Reproduce every line of text in the data below exactly, and leave the pictures out of your answer.
*** Given records ***
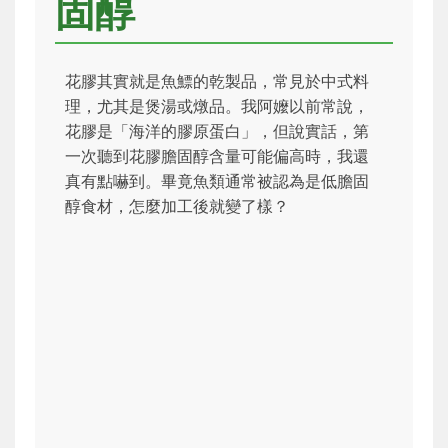
固醇
花膠其實就是魚鰾的乾製品，常見於中式料
理，尤其是煲湯或燉品。我阿嬤以前常說，
花膠是「海洋的膠原蛋白」，但說實話，第
一次聽到花膠膽固醇含量可能偏高時，我還
真有點嚇到。畢竟魚類通常被認為是低膽固
醇食材，怎麼加工後就變了樣？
*** End of Given records ***
Answer to the problem ::
固醇
花膠其實就是魚鰾的乾製品，常見於中式料
理，尤其是煲湯或燉品。我阿嬤以前常說，
花膠是「海洋的膠原蛋白」，但說實話，第
一次聽到花膠膽固醇含量可能偏高時，我還
真有點嚇到。畢竟魚類通常被認為是低膽固
醇食材，怎麼加工後就變了樣？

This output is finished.